Precarious Situation
The pre-monsoon rains have fallen short of usual by 23%—the worst deficit in six years. As of May 25, nearly 6% of India’s land area was in the exceptionally dry category, seven times the area that was classified as such the same time last year.
A little over 16% of the country’s area was in the extremely and exceptionally dry categories, nearly four times that last year. India’s future in the face of the unfolding climate crisis, as a 2013 World Bank study shows, is quite precarious.
Since the 1950s, there has been a decline in monsoon rainfall, while the frequency of heavy rainfall events has also increased.
Against such a backdrop, it is alarming that 60% of India’s districts are not drought-ready, as per a 2018 paper by researchers at two IITs, Indore and Gandhinagar—only 241 of India’s 634 districts are drought-resilient. Inter- and intra-state water disparity is a powder keg waiting to be lit as access to water dwindles in the coming years.
Factors affecting water security
The factors that affect India’s water-security are numerous, thus, there are multiple prescriptions for developing drought readiness.
To start with, the country needs to urgently add reservoir capacity—while it receives an annual precipitation of about 4,000 billion cubic metre (bcm), the country makes a heavy discount for evaporation, of 2,131 bcm. Of the remaining 1,869 bcm, the water eventually available for utilisation is 1,123 bcm—the government says “various constraints” don’t allow full usage.
Some of the constraints might be topographical or otherwise insurmountable, but surely India could do a lot better here.
Just 34% of India’s cultivated area has access to irrigation; this means the rain-fed majority is highly dependent on groundwater.
But, there too, vulnerability is increasing because of the rapid depletion of groundwater—even without climate change, 15% of India’s groundwater resources are over-exploited.
Part of the problem is the large subsidies given by states to the farm sector for power—which enables indiscriminate groundwater pumping—and fertiliser, the excessive application of which changes the soil’s water requirement.
Thankfully, states like Punjab are beginning to wean farmers away from this.

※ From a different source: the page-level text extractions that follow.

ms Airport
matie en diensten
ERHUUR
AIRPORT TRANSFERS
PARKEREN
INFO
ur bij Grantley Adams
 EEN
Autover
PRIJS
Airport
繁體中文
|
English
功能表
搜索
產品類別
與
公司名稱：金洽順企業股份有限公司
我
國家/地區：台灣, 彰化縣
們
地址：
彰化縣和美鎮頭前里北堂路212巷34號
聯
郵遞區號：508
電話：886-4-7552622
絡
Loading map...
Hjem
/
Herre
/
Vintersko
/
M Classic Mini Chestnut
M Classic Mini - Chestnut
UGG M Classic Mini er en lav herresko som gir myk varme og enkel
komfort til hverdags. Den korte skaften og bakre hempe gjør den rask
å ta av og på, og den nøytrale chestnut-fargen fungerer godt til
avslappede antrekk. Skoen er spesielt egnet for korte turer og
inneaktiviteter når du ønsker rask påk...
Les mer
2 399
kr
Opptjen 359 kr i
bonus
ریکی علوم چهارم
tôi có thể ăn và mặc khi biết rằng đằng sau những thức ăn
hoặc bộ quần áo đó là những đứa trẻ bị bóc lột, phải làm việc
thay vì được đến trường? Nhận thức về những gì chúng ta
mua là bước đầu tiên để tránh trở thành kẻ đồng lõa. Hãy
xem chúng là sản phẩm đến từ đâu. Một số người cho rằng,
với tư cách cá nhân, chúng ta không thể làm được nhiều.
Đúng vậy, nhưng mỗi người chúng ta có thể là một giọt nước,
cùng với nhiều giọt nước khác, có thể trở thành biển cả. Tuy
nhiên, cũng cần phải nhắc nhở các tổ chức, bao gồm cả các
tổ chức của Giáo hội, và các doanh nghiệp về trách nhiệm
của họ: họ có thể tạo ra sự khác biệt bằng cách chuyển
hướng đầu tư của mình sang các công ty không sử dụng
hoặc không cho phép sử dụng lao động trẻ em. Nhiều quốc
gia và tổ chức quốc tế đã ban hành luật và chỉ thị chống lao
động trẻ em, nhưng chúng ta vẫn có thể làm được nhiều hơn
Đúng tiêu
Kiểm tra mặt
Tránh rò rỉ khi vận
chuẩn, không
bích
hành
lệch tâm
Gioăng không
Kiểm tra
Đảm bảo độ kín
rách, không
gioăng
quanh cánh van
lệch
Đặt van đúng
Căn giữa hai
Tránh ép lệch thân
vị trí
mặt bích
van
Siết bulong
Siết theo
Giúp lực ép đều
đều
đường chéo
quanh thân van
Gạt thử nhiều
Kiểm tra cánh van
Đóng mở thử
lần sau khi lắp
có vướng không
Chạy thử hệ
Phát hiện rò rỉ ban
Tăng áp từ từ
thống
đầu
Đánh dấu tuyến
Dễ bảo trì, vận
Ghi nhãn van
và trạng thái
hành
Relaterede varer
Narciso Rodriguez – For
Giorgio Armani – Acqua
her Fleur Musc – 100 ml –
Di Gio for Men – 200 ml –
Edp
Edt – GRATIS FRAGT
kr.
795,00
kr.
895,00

But, at the crux of this is farmers sowing crops ill-suited to a region’s soil type and water availability—a water-deficient Maharashtra dedicating two-thirds of its irrigation water to sugarcane, grown on just 4% of the state’s cultivated area, or a Punjab growing most of India’s rice for exports when West Bengal has an economic water productivity for the crop that is 2.5 times higher.
Conclusion
India’s water-stressed future looks much worse if it does nothing resolve these issues.